*** Block opens ***

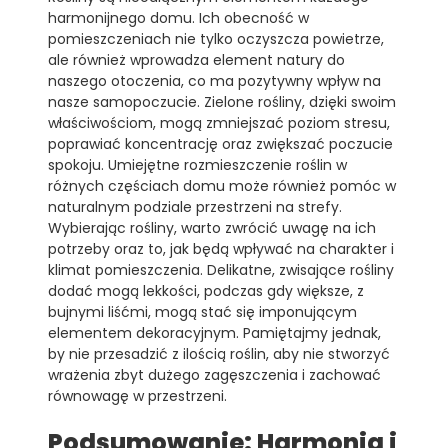
harmonijnego domu. Ich obecność w
pomieszczeniach nie tylko oczyszcza powietrze,
ale również wprowadza element natury do
naszego otoczenia, co ma pozytywny wpływ na
nasze samopoczucie. Zielone rośliny, dzięki swoim
właściwościom, mogą zmniejszać poziom stresu,
poprawiać koncentrację oraz zwiększać poczucie
spokoju. Umiejętne rozmieszczenie roślin w
różnych częściach domu może również pomóc w
naturalnym podziale przestrzeni na strefy.
Wybierając rośliny, warto zwrócić uwagę na ich
potrzeby oraz to, jak będą wpływać na charakter i
klimat pomieszczenia. Delikatne, zwisające rośliny
dodać mogą lekkości, podczas gdy większe, z
bujnymi liśćmi, mogą stać się imponującym
elementem dekoracyjnym. Pamiętajmy jednak,
by nie przesadzić z ilością roślin, aby nie stworzyć
wrażenia zbyt dużego zagęszczenia i zachować
równowagę w przestrzeni.
Podsumowanie: Harmonia i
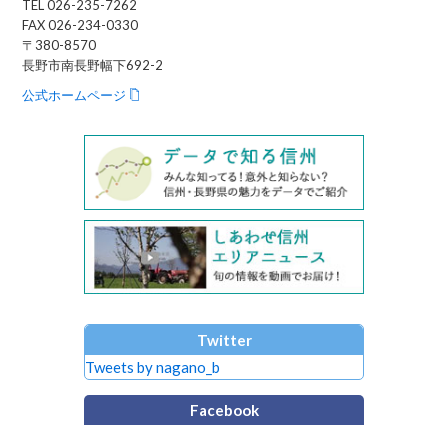
TEL 026-235-7262
FAX 026-234-0330
〒380-8570
長野市南長野幅下692-2
公式ホームページ
Twitter
Tweets by nagano_b
Facebook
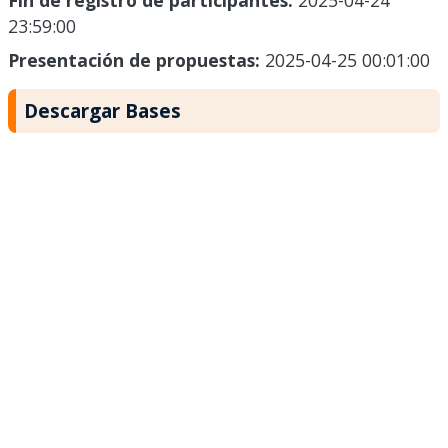
Fin de registro de participantes:
2025-04-24
23:59:00
Presentación de propuestas:
2025-04-25 00:01:00
Descargar Bases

*** Block closes ***

* [EXERCISE]: Convert everything from the start of the records down to the line containing "wrażenia zbyt dużego zagęszczenia i zachować" into a JSON list of strings, one string per line, with blank lines dropped. Leave out the pictures.

* [ANSWER TO THIS EXERCISE]:
[
  "harmonijnego domu. Ich obecność w",
  "pomieszczeniach nie tylko oczyszcza powietrze,",
  "ale również wprowadza element natury do",
  "naszego otoczenia, co ma pozytywny wpływ na",
  "nasze samopoczucie. Zielone rośliny, dzięki swoim",
  "właściwościom, mogą zmniejszać poziom stresu,",
  "poprawiać koncentrację oraz zwiększać poczucie",
  "spokoju. Umiejętne rozmieszczenie roślin w",
  "różnych częściach domu może również pomóc w",
  "naturalnym podziale przestrzeni na strefy.",
  "Wybierając rośliny, warto zwrócić uwagę na ich",
  "potrzeby oraz to, jak będą wpływać na charakter i",
  "klimat pomieszczenia. Delikatne, zwisające rośliny",
  "dodać mogą lekkości, podczas gdy większe, z",
  "bujnymi liśćmi, mogą stać się imponującym",
  "elementem dekoracyjnym. Pamiętajmy jednak,",
  "by nie przesadzić z ilością roślin, aby nie stworzyć",
  "wrażenia zbyt dużego zagęszczenia i zachować"
]